In the game, you command XCOM, a clandestine organization devoted to stopping the alien menace. Most of the time, that involves sending a team of soldiers to an abduction site or crashed UFO somewhere on the globe to eradicate the visitors. Between missions, you research new technology, build up your secret base, and manage your soldiers.

Firaxis smartly eliminated the annoying aspects of the XCOM series out of "Enemy Unknown," while leaving the core gameplay intact. You're still sending squads of soldiers up against dreadfully powerful aliens, but the game doesn't force you to micromanage fifteen different inventories or spend half an hour searching for the last alien on a level. Instead, the focus is squarely on tactical combat - sending soldiers from cover point to cover point, using skills and abilities effectively, and minimizing your losses when things go wrong.

And things will go spectacularly wrong. Every casualty is a huge blow; once your soldiers die, they're gone for good, and it can take a dozen missions to build up a veteran squad. For maximum pain, you can even play in"Iron Man" mode, which automatically saves your game after every move (thus preventing you from retrying a disastrous mission).

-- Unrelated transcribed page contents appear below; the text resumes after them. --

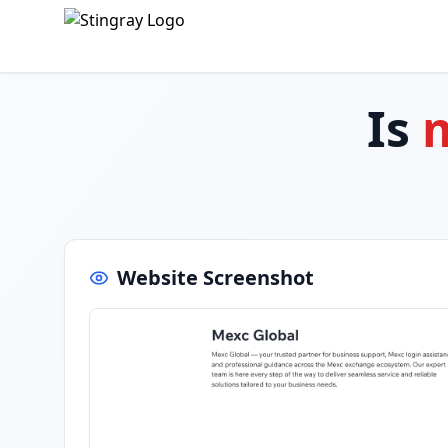
Is
m
Website Screenshot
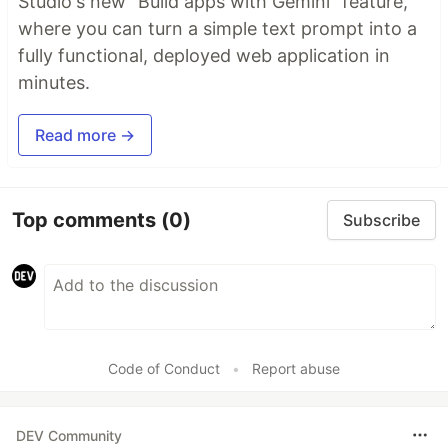
Studio's new "Build apps with Gemini" feature,
where you can turn a simple text prompt into a
fully functional, deployed web application in
minutes.
Read more →
Top comments
(0)
Subscribe
Code of Conduct
•
Report abuse
DEV Community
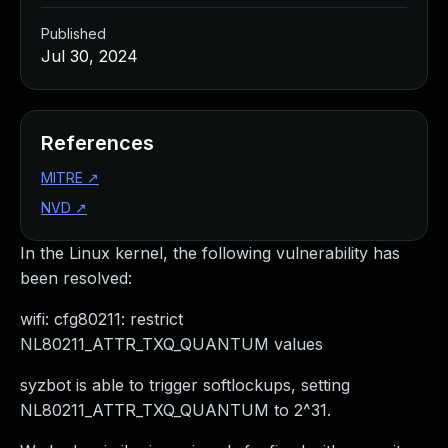
Published
Jul 30, 2024
References
MITRE
↗
NVD
↗
In the Linux kernel, the following vulnerability has
been resolved:
wifi: cfg80211: restrict
NL80211_ATTR_TXQ_QUANTUM values
syzbot is able to trigger softlockups, setting
NL80211_ATTR_TXQ_QUANTUM to 2^31.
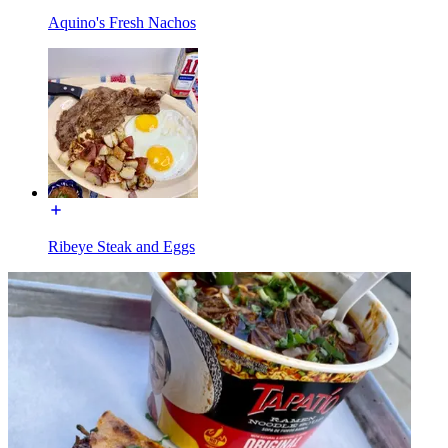
Aquino's Fresh Nachos
Ribeye Steak and Eggs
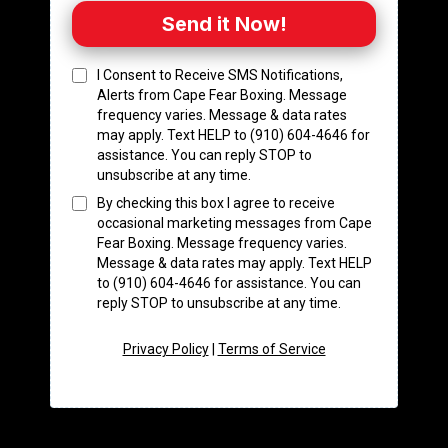
Send it Now!
I Consent to Receive SMS Notifications,
Alerts from Cape Fear Boxing. Message
frequency varies. Message & data rates
may apply. Text HELP to (910) 604-4646 for
assistance. You can reply STOP to
unsubscribe at any time.
By checking this box I agree to receive
occasional marketing messages from Cape
Fear Boxing. Message frequency varies.
Message & data rates may apply. Text HELP
to (910) 604-4646 for assistance. You can
reply STOP to unsubscribe at any time.
Privacy Policy
|
Terms of Service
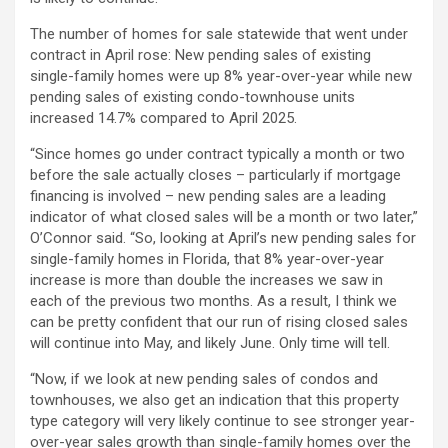
The number of homes for sale statewide that went under
contract in April rose: New pending sales of existing
single-family homes were up 8% year-over-year while new
pending sales of existing condo-townhouse units
increased 14.7% compared to April 2025.
“Since homes go under contract typically a month or two
before the sale actually closes – particularly if mortgage
financing is involved – new pending sales are a leading
indicator of what closed sales will be a month or two later,”
O’Connor said. “So, looking at April’s new pending sales for
single-family homes in Florida, that 8% year-over-year
increase is more than double the increases we saw in
each of the previous two months. As a result, I think we
can be pretty confident that our run of rising closed sales
will continue into May, and likely June. Only time will tell.
“Now, if we look at new pending sales of condos and
townhouses, we also get an indication that this property
type category will very likely continue to see stronger year-
over-year sales growth than single-family homes over the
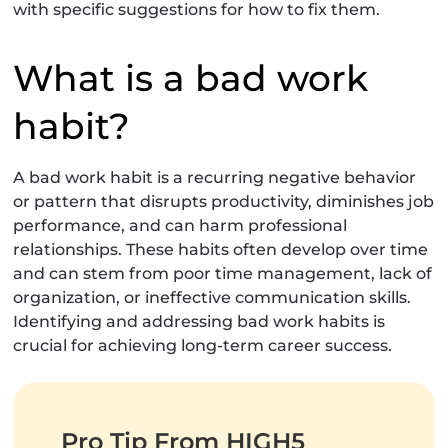
with specific suggestions for how to fix them.
What is a bad work
habit?
A bad work habit is a recurring negative behavior
or pattern that disrupts productivity, diminishes job
performance, and can harm professional
relationships. These habits often develop over time
and can stem from poor time management, lack of
organization, or ineffective communication skills.
Identifying and addressing bad work habits is
crucial for achieving long-term career success.
Pro Tip From HIGH5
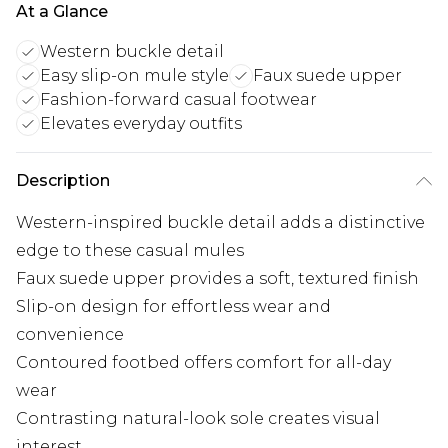
At a Glance
Western buckle detail
Easy slip-on mule style
Faux suede upper
Fashion-forward casual footwear
Elevates everyday outfits
Description
Western-inspired buckle detail adds a distinctive
edge to these casual mules
Faux suede upper provides a soft, textured finish
Slip-on design for effortless wear and
convenience
Contoured footbed offers comfort for all-day
wear
Contrasting natural-look sole creates visual
interest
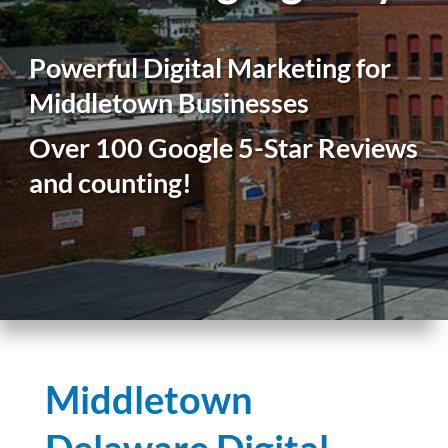
Powerful Digital Marketing for
Middletown Businesses
Over 100 Google 5-Star Reviews
and counting!
Middletown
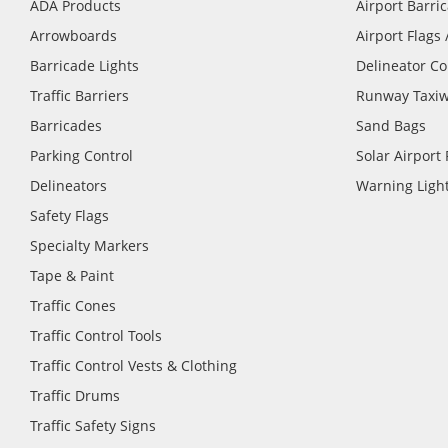
ADA Products
Airport Barri
Arrowboards
Airport Flags
Barricade Lights
Delineator C
Traffic Barriers
Runway Taxiw
Barricades
Sand Bags
Parking Control
Solar Airport
Delineators
Warning Light
Safety Flags
Specialty Markers
Tape & Paint
Traffic Cones
Traffic Control Tools
Traffic Control Vests & Clothing
Traffic Drums
Traffic Safety Signs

Predictably, "Enemy Unknown" de-emphasizes the global strategy "Geoscape" portion of the original game. You control one XCOM base instead of many, and there's never any question of what you should research or build next to advance the plot. Hardcore XCOM fans may not like how the base portions are now mere prepwork for the ground combat missions, but I think it's worth it when you're getting tense turn-based action in return.

Rating: 85/100

Music: Red

If you had a pulse these last couple of weeks, the campaign was inescapable. TV spots. Radio ads. Interviews on Letterman, "The View," and "Good Morning America."

The election for POTUS? Nah, I'm talking about Taylor Swift's all-out advertising frenzy for her new album, "Red":



I find it weird that some feminists criticize Swift, who has essentially made herself into one of the biggest brands in the country (it isn't that she pushed her album onto Papa John's Pizza boxes, it's that her yearly earnings already equal Papa John Pizza's net income). She's the model for what a 21st century musical act has to be to sell records - self-aware, and relentlessly self-promoting.

Of course, all the publicity in the world wouldn't help if the music wasn't any good. Fortunately for all of us, "Red" is another solid entry in Taylor Swift's diary-spillin', boy-shamin' oeuvre. In the album, Swift uses different musical styles for nearly every song, from U2-style stadium rock ("State of Grace") to sappy middle-of-the-road ballads ("I Almost Do").

The music might change, but the subject matter is still the same - love and break-ups ("And you call me up again just to break me like a promise/So casually cruel in the name of being honest" - ouch, Jake Gyllenhaal). This time around, Swift brings in Swedish pop overlords Max Martin and Shellback to pen her three outrageously catchy tracks, including a surefire No.1 party song, "22." There are also duets co-written with Ed Sheeran and Gary Lightbody, which offer a nice break from Swift lyrically kicking the junk out of her famous boyfriends.